Prompt: Lines that include the word "postMessage" should be copied from the listing that follows.

Provided material:

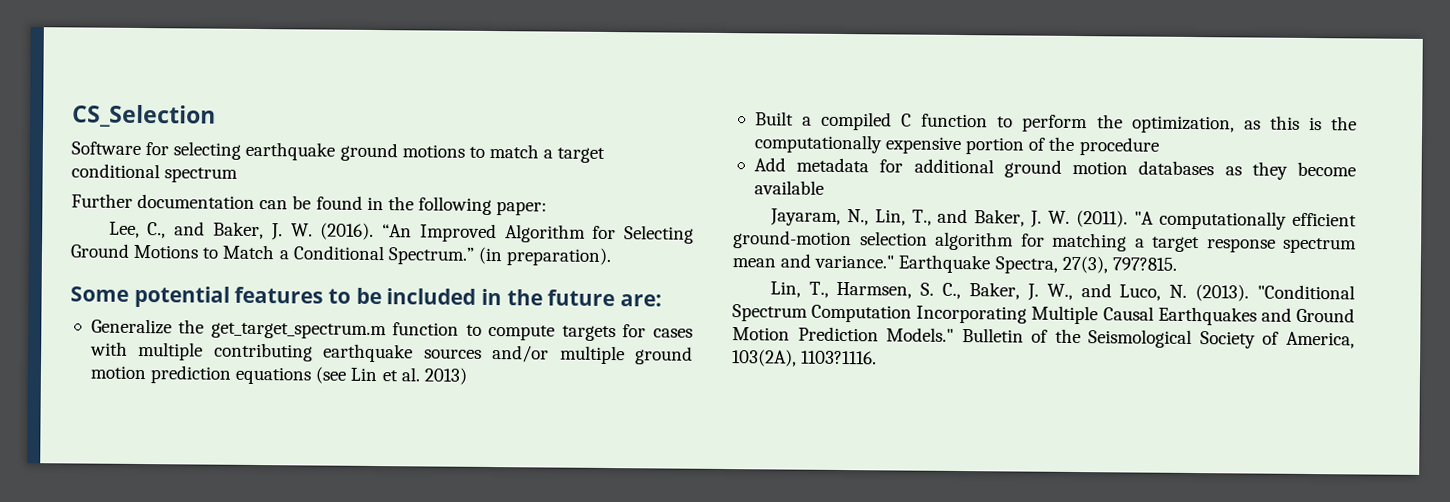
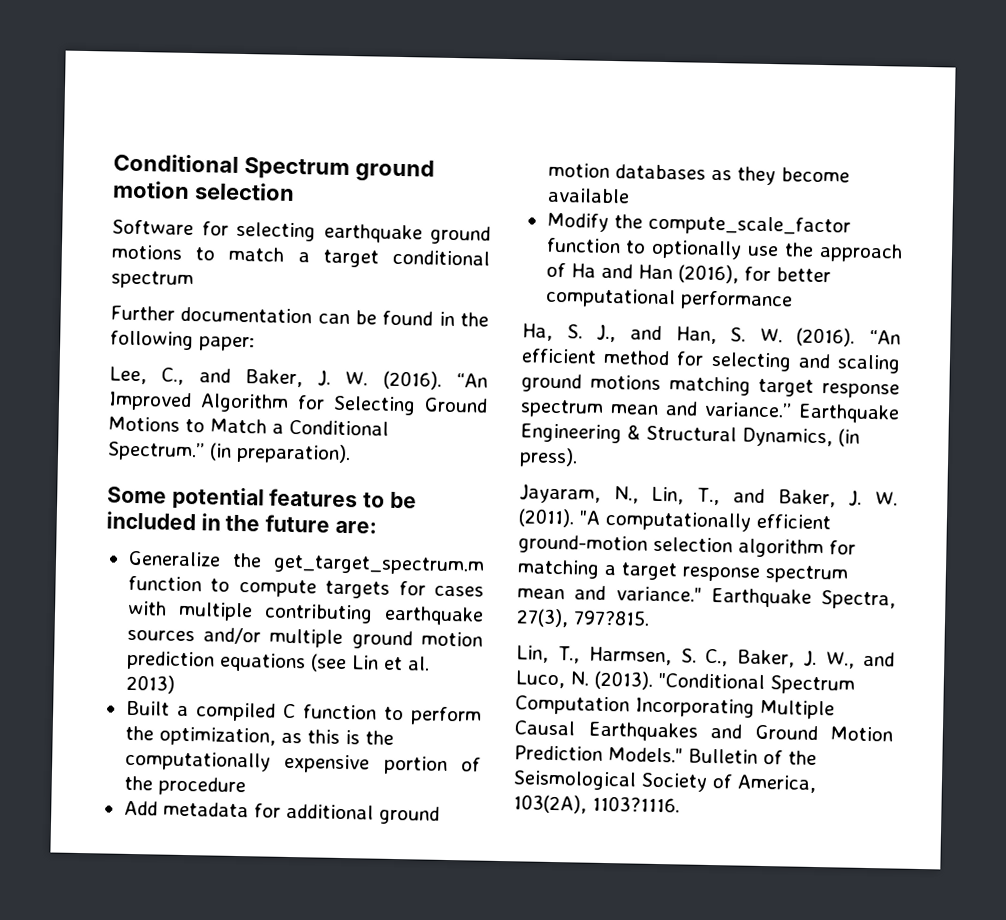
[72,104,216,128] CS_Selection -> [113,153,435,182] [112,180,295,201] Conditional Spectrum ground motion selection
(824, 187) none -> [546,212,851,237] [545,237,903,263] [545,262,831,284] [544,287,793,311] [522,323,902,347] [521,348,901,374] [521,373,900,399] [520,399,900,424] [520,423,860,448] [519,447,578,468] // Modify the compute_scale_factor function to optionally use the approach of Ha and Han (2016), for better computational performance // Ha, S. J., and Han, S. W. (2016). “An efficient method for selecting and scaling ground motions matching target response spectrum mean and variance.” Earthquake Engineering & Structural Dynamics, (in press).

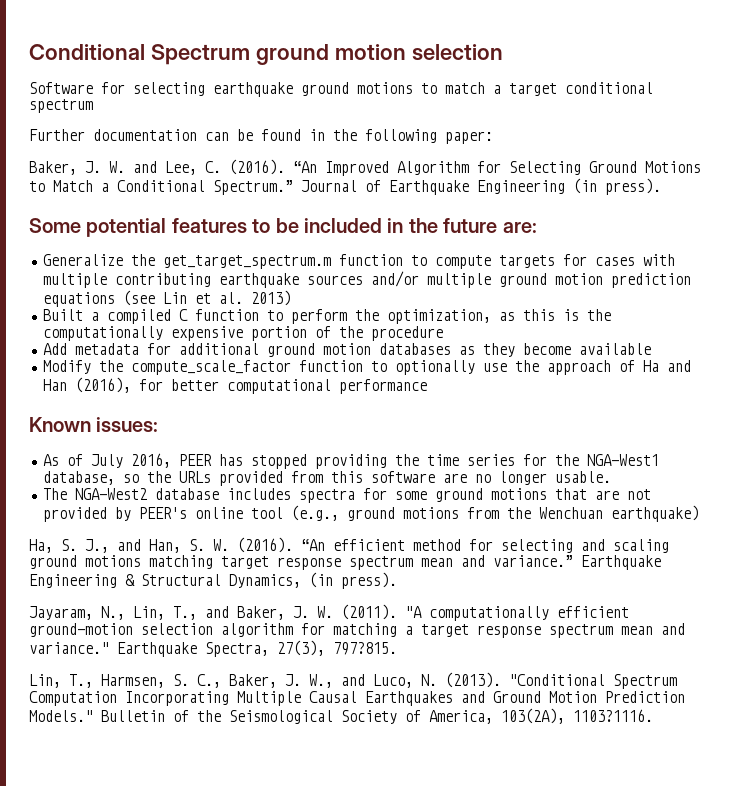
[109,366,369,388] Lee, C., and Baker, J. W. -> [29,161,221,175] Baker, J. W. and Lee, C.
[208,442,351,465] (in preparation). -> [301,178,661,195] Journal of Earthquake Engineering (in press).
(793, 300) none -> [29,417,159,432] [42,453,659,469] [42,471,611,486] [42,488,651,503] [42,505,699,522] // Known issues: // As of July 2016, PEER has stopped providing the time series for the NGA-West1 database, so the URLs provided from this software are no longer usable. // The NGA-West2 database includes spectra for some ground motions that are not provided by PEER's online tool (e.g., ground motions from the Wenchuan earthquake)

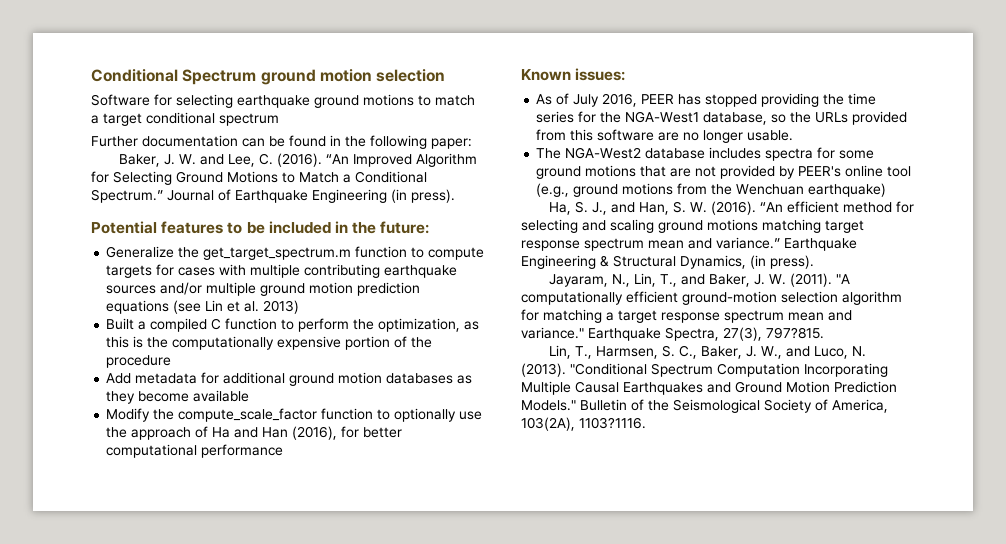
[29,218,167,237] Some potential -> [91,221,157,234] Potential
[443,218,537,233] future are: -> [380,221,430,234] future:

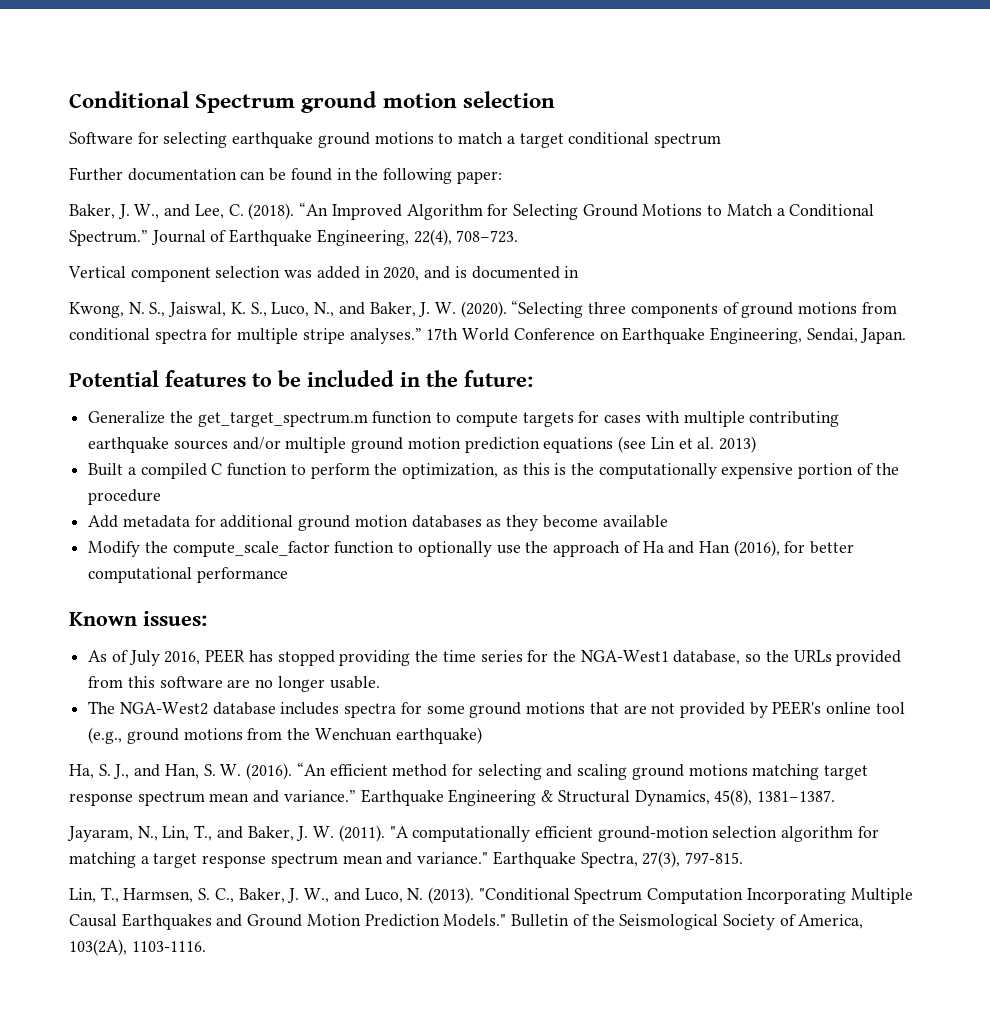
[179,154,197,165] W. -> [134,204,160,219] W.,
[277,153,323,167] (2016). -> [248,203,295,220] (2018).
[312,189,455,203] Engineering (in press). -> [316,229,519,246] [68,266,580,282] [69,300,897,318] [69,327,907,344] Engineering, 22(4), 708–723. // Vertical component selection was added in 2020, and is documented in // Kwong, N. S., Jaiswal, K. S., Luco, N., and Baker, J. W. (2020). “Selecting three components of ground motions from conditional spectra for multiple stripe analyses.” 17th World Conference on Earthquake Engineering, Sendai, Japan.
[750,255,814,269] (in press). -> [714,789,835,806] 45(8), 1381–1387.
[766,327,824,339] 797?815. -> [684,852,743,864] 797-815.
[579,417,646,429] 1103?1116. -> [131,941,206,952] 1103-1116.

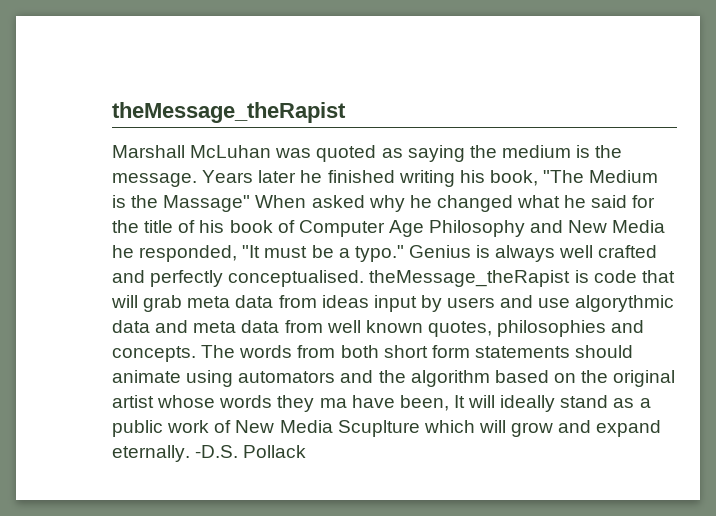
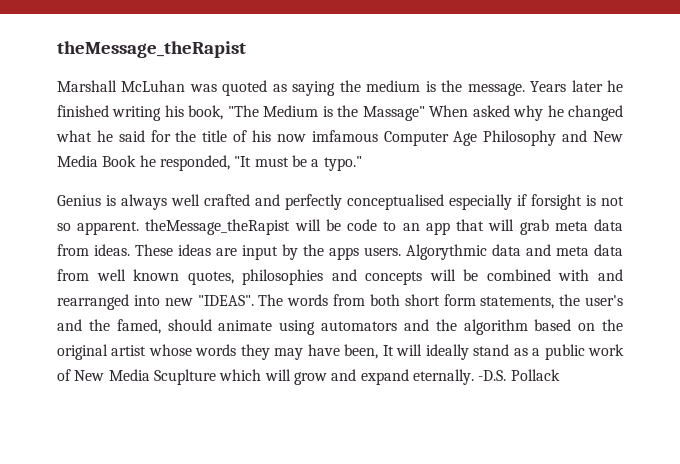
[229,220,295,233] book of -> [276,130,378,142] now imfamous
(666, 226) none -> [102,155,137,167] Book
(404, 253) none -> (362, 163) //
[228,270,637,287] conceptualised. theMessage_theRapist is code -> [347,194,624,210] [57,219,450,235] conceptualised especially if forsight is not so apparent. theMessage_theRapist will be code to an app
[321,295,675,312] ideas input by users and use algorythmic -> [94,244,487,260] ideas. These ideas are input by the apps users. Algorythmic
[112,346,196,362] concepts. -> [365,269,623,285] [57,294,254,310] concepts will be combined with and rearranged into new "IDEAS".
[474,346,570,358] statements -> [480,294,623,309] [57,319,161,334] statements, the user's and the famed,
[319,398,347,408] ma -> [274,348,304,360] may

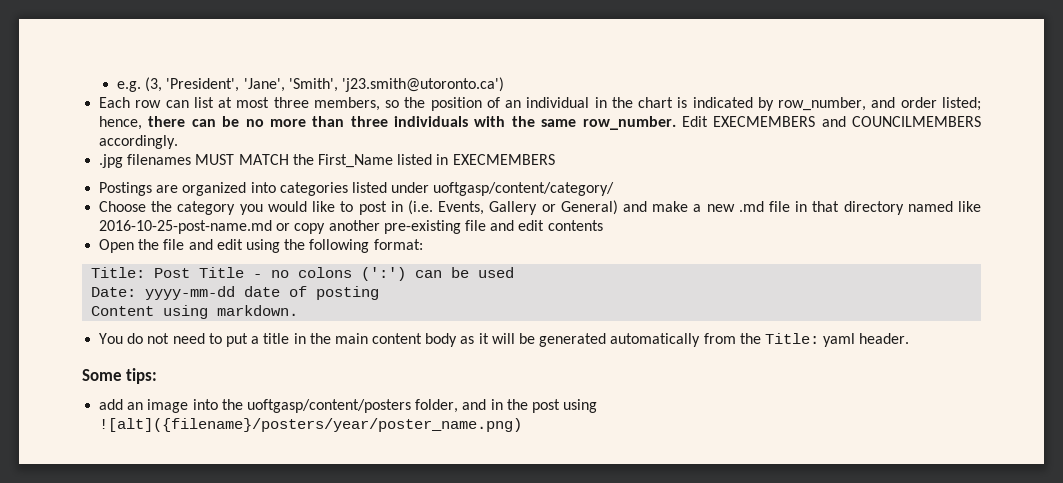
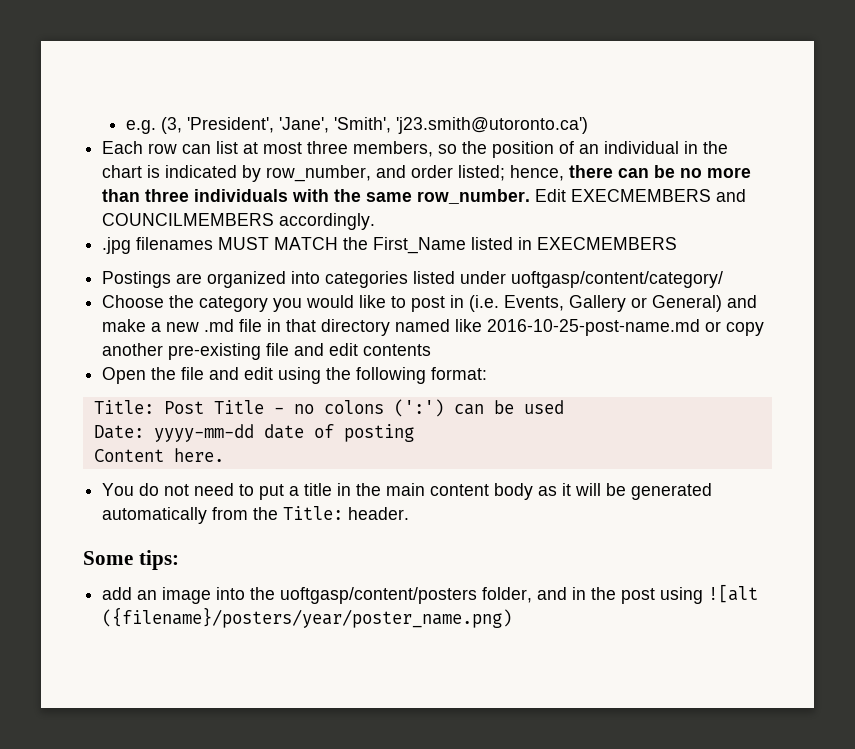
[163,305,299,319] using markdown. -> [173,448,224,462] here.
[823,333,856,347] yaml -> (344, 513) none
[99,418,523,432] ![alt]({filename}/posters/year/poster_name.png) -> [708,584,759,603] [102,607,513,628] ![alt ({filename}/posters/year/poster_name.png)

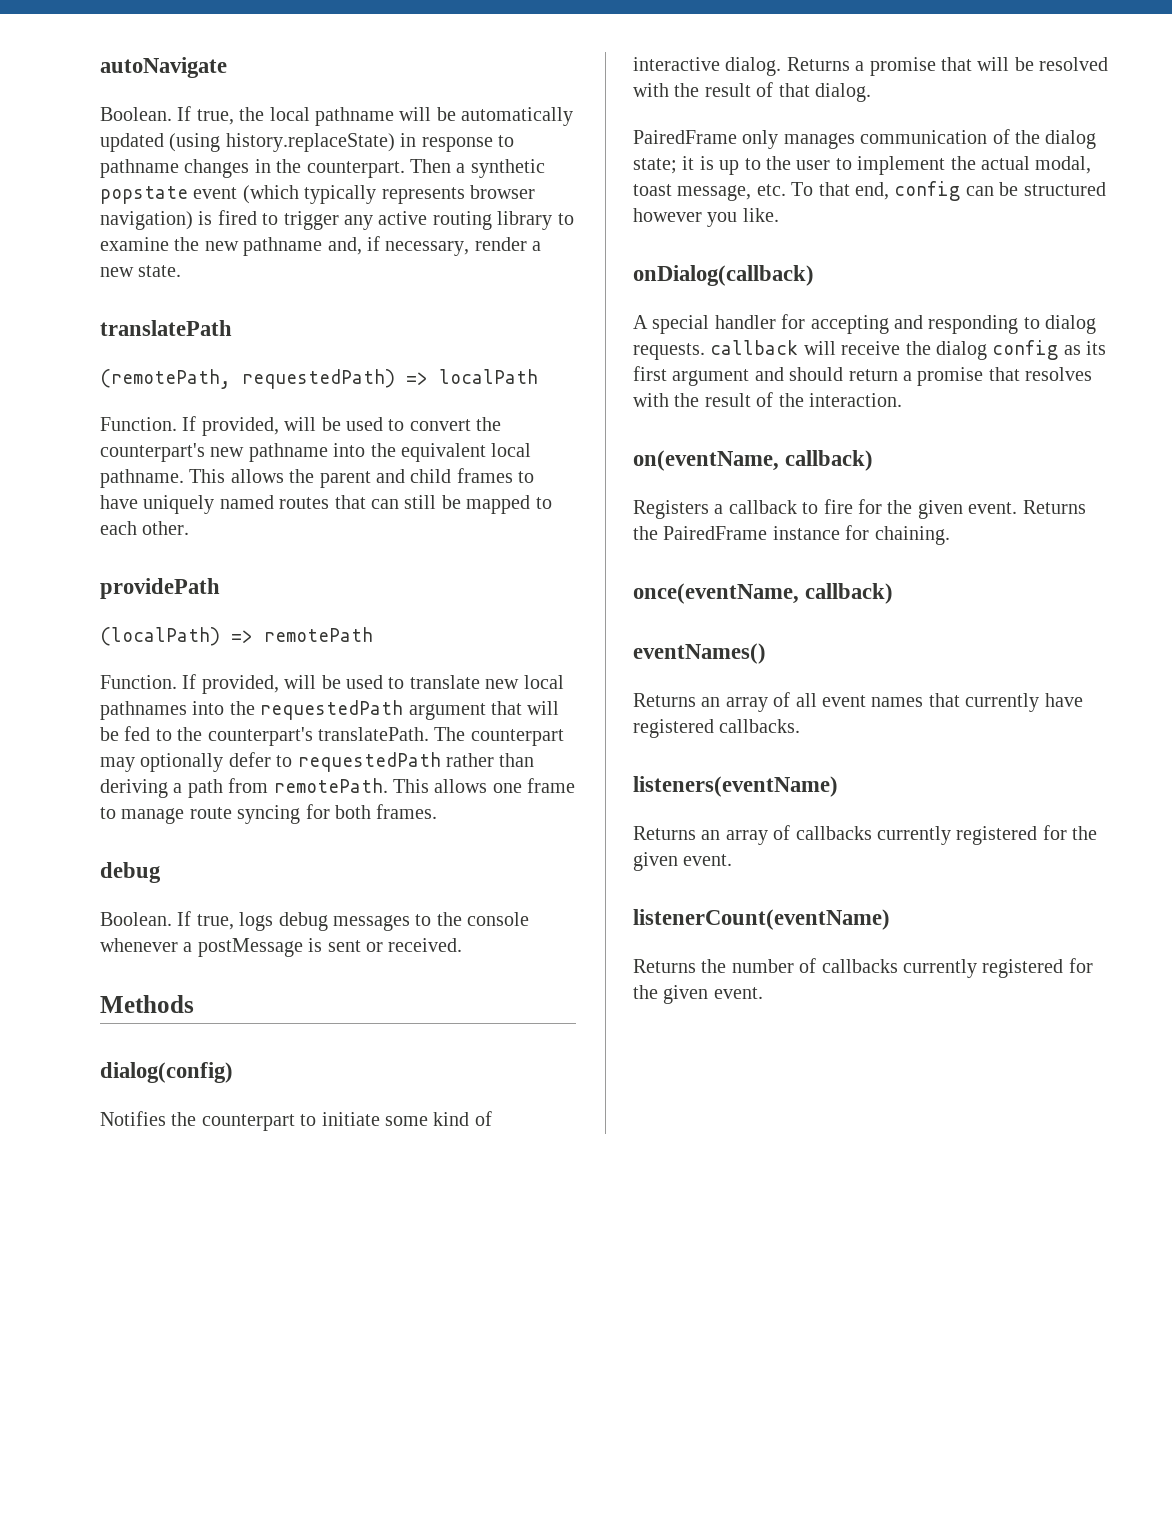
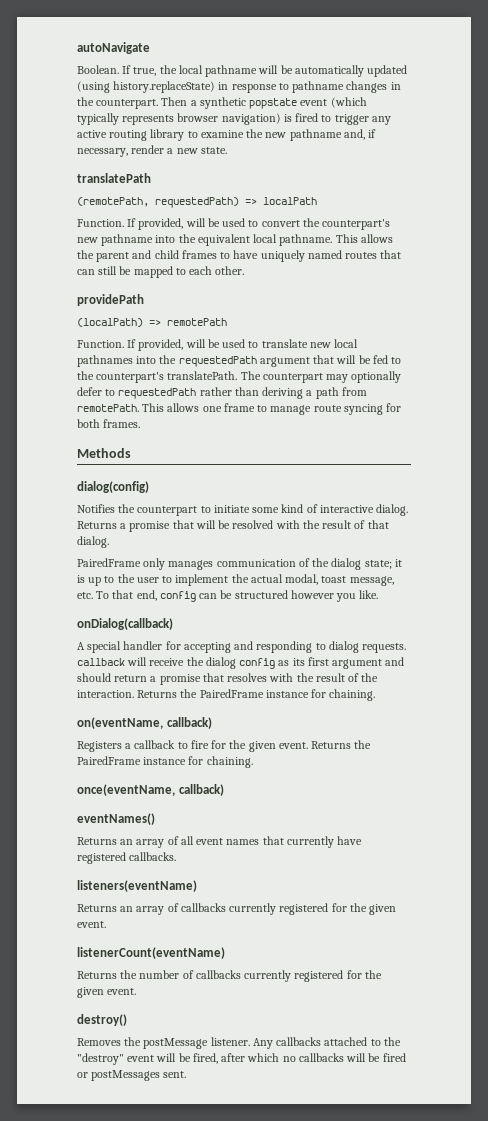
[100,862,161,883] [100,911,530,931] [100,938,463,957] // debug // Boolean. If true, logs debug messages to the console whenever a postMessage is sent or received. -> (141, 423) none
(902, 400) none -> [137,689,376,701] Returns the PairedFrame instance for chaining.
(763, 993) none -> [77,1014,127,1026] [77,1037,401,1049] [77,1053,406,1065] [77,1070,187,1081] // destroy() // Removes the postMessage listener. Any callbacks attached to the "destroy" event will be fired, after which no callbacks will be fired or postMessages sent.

Response:
[100,862,161,883] [100,911,530,931] [100,938,463,957] // debug // Boolean. If true, logs debug messages to the console whenever a postMessage is sent or received. -> (141, 423) none
(763, 993) none -> [77,1014,127,1026] [77,1037,401,1049] [77,1053,406,1065] [77,1070,187,1081] // destroy() // Removes the postMessage listener. Any callbacks attached to the "destroy" event will be fired, after which no callbacks will be fired or postMessages sent.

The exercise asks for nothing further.